■ How to complete this task: Among the entries below, find the line with "This view is", then quote it and each following line up to and including the line with "Could you annotate", and nothing else.
======== Records to use
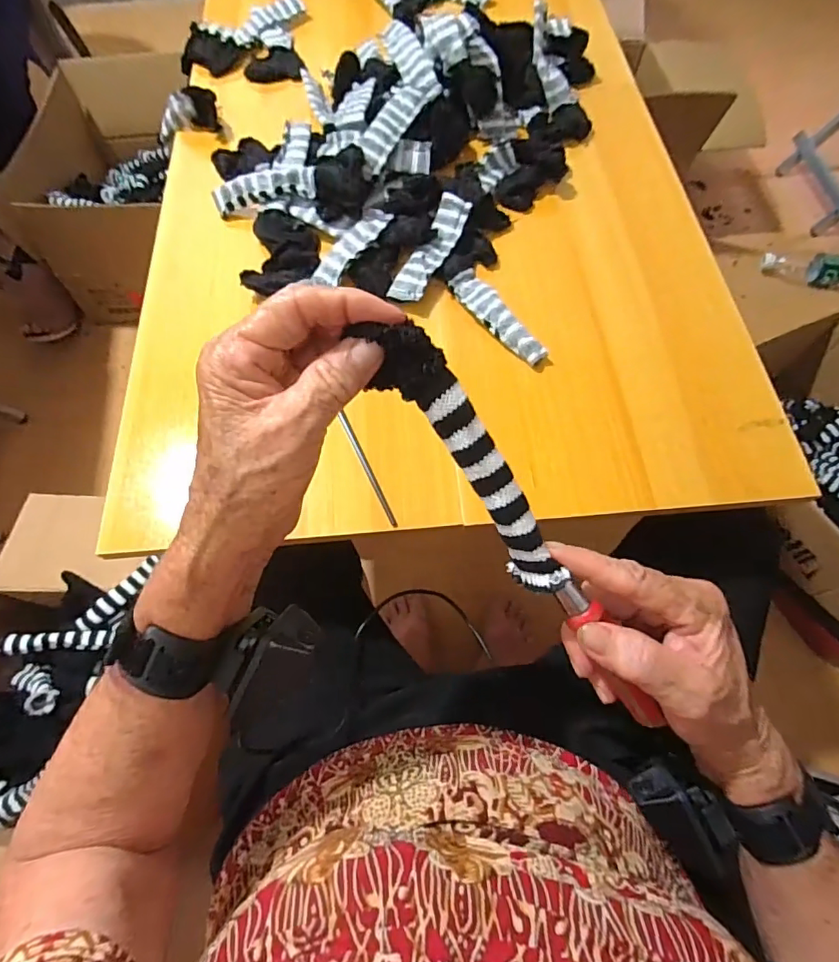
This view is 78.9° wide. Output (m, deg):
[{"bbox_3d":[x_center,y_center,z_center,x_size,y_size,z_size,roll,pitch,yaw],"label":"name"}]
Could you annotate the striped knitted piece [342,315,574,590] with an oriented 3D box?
================
======== Records to use
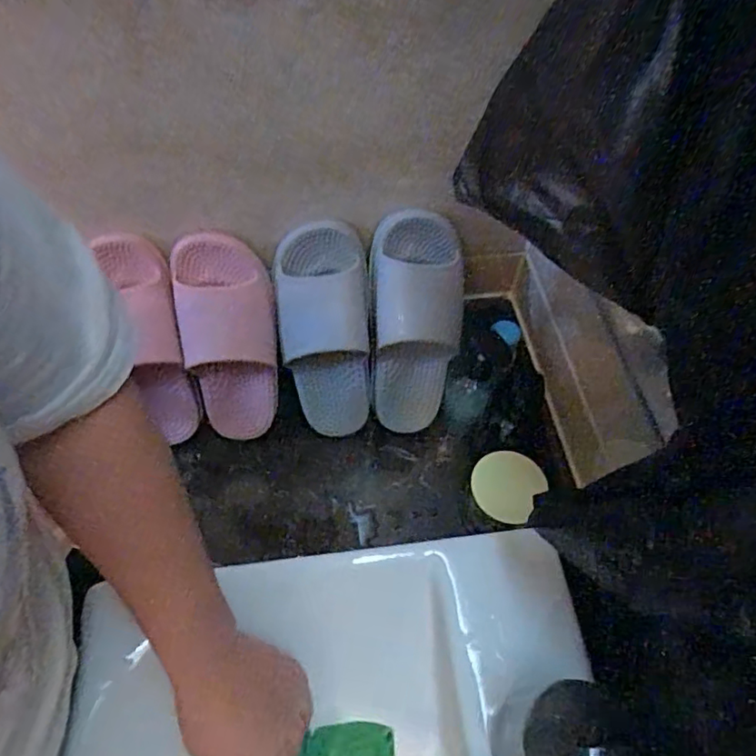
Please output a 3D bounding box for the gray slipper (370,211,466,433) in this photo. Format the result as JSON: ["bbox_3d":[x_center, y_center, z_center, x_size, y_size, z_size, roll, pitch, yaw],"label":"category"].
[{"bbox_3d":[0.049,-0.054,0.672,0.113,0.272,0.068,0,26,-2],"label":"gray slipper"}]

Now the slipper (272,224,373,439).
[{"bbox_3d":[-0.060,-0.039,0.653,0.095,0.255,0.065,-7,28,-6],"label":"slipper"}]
================
■ Answer section:
This view is 78.9° wide. Output (m, deg):
[{"bbox_3d":[x_center,y_center,z_center,x_size,y_size,z_size,roll,pitch,yaw],"label":"name"}]
Could you annotate the striped knitted piece [342,315,574,590] with an oriented 3D box?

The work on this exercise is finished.